● Exercise brief
In the entries that follow, find the line containing "middle tip: (353, 110)"; from there, copy every line exactly through the line containing "pinky mcp: (386, 112)".

● Source material
□ □ □

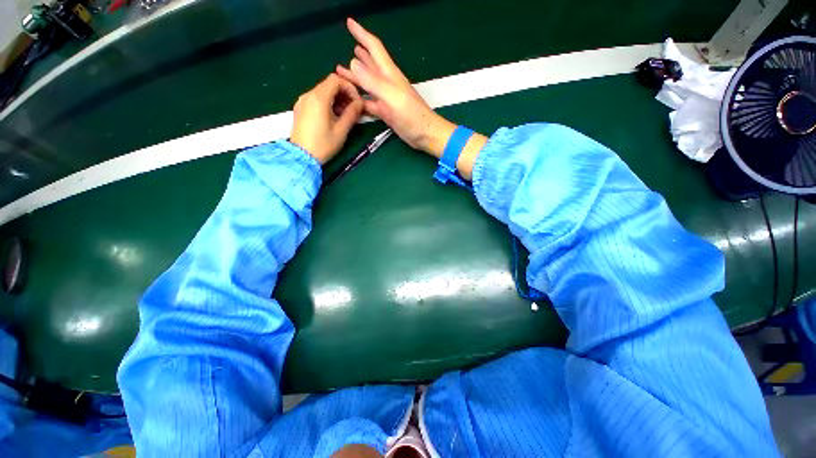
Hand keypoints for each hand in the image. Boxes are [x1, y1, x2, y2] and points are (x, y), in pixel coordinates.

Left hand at [290, 73, 363, 163]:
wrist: (301, 156)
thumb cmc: (323, 144)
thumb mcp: (341, 130)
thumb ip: (352, 114)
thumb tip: (360, 103)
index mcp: (319, 98)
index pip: (336, 79)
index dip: (349, 87)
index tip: (357, 102)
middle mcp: (308, 95)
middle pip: (329, 85)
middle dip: (344, 94)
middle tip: (353, 110)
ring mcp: (302, 101)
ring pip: (322, 92)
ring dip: (336, 100)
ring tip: (344, 116)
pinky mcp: (300, 108)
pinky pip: (316, 99)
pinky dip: (327, 104)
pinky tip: (332, 118)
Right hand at [336, 18, 456, 156]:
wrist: (425, 134)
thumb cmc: (413, 115)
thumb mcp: (393, 97)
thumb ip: (374, 82)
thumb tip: (352, 61)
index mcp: (389, 74)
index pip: (374, 48)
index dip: (362, 34)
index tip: (349, 22)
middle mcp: (387, 83)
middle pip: (370, 65)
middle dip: (358, 55)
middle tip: (345, 47)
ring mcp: (386, 98)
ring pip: (367, 84)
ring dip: (355, 77)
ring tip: (341, 70)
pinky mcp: (386, 112)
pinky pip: (369, 103)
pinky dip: (360, 99)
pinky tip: (352, 98)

□ □ □

● Answer space
middle tip: (353, 110)
ring mcp: (302, 101)
ring pip: (322, 92)
ring dip: (336, 100)
ring tip: (344, 116)
pinky mcp: (300, 108)
pinky pip: (316, 99)
pinky dip: (327, 104)
pinky tip: (332, 118)
Right hand at [336, 18, 456, 156]:
wrist: (425, 134)
thumb cmc: (413, 115)
thumb mcp: (393, 97)
thumb ip: (374, 82)
thumb tip: (352, 61)
index mcp: (389, 74)
index pip: (374, 48)
index dip: (362, 34)
index tip: (349, 22)
middle mcp: (387, 83)
middle pip: (370, 65)
middle dip: (358, 55)
middle tip: (345, 47)
ring mcp: (386, 98)
ring pip: (367, 84)
ring dip: (355, 77)
ring tip: (341, 70)
pinky mcp: (386, 112)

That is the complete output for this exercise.